L’aveva costruito suo padre, un ometto piccino e allegro, con i baffetti a manubrio, che aveva viaggiato molto. La notte, dopo aver giocato a carte con gli amici del bar, un po’ brillo per il vino, si metteva davanti Nero e gli raccontava le cose del mondo, inventando per lui dettagli assolutamente inverosimili eppure bellissimi. Se ne andò quando se ne andò il circo, si era innamorato della donna-serpente. Suo padre era sempre stato facile all’amore, gli raccontava di avere cento figli sparsi per il mondo, quando il cuore chiamava era incapace di resistere. A Nero disse che sua madre era di un luogo lontanissimo, oltre il mare, una donna meravigliosa che ballava per i sovrani di una terra di sabbia. Poiché era promessa ad uno dei principi del posto il loro amore li costrinse a scappare, ma una tempesta di sabbia li divise durante la fuga e di lei non seppe più nulla. Suo padre attraversò il deserto con Nero in braccio fino a giungere ad un porto sicuro dove solcò le onde su una nave di contrabbandieri.
Nero non sapeva quanto di vero ci fosse in quelle storie che gli raccontava suo padre. Erano belle, non gli importava fossero reali. Ne ricordava molte, e queste storie gli facevano compagnia quando si ritirava nel suo rifugio e si impegnava nei lavori.
In un angolo della bicocca stava poggiata una vecchia motocicletta che Nero aveva tirata su da un fosso. Apparteneva al medico del paese il quale dopo una brutta caduta non la volle più indietro e la regalò al grosso custode. Nero fu ben felice di dedicarle del tempo. Come oggi, ogni giorno si dilettava a smontarla, pulirla, riparare i pezzi rotti e provare in ogni modo a farla partire. Come oggi, ogni giorno la portava fuori e provava a metterla in moto. Dato che non si intendeva di meccanica faceva le cose come pensava fossero giuste, andando a buonsenso, con la speranza che una sorta di magia mettesse in funzione la motocicletta anche se imperfetta. Non accadeva mai, ma di questo non si curava molto: era bello semplicemente dedicarle del tempo, che pure così rovinata a Nero pareva affascinante.
Fu in quella che notò una ragnetta sul paraurti posteriore. La prese nel cavo delle sue mani giganti, con estrema delicatezza. Le disse di avere un posto migliore per lei, davvero il più adatto. Così la portò presso le fragole nuove. Avrebbe fatto famiglia con il gambalunga, ed insieme una ragnatela molto più grande e solida.

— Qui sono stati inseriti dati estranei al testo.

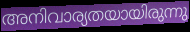
അനിവാര്യതയായിരുന്നു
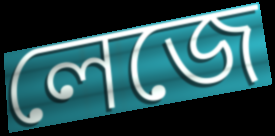
লেজে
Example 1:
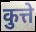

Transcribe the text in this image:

कुत्ते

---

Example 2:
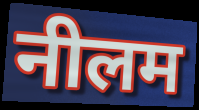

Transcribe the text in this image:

नीलम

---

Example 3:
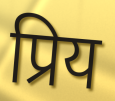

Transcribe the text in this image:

प्रिय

La ragnetta mosse timida le zampette verso l’asticella, incoraggiata dai “su, su” premurosi di Nero. Fu subito accolta con piacere dal giovane padrone di casa. Era bello avere qualcuno con cui condividere le cose, pensò il gigante, soddisfatto che le cose si mettessero per il meglio.

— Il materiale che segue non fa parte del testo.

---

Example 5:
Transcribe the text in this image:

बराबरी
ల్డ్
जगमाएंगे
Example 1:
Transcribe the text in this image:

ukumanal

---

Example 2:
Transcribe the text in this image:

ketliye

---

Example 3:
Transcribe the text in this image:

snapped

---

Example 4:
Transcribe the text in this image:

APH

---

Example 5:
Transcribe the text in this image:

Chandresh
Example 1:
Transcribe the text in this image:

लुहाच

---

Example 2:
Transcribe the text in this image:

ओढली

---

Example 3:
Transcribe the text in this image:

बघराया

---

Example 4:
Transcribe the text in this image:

Tra queste ed altre cose passò quel giorno, che non era dissimile da tutti gli altri, eppure erano accadute tante faccende nuove da poterlo distinguere facilmente. Se ne potevano sperare altri uguali, tutto sommato.
Quando fu sera, e il sole scese verso le colline tingendo tutto di bordi dorati ed ombre lunghe, Nero si sedette per riprendere fiato, chiuse gli occhi e morì.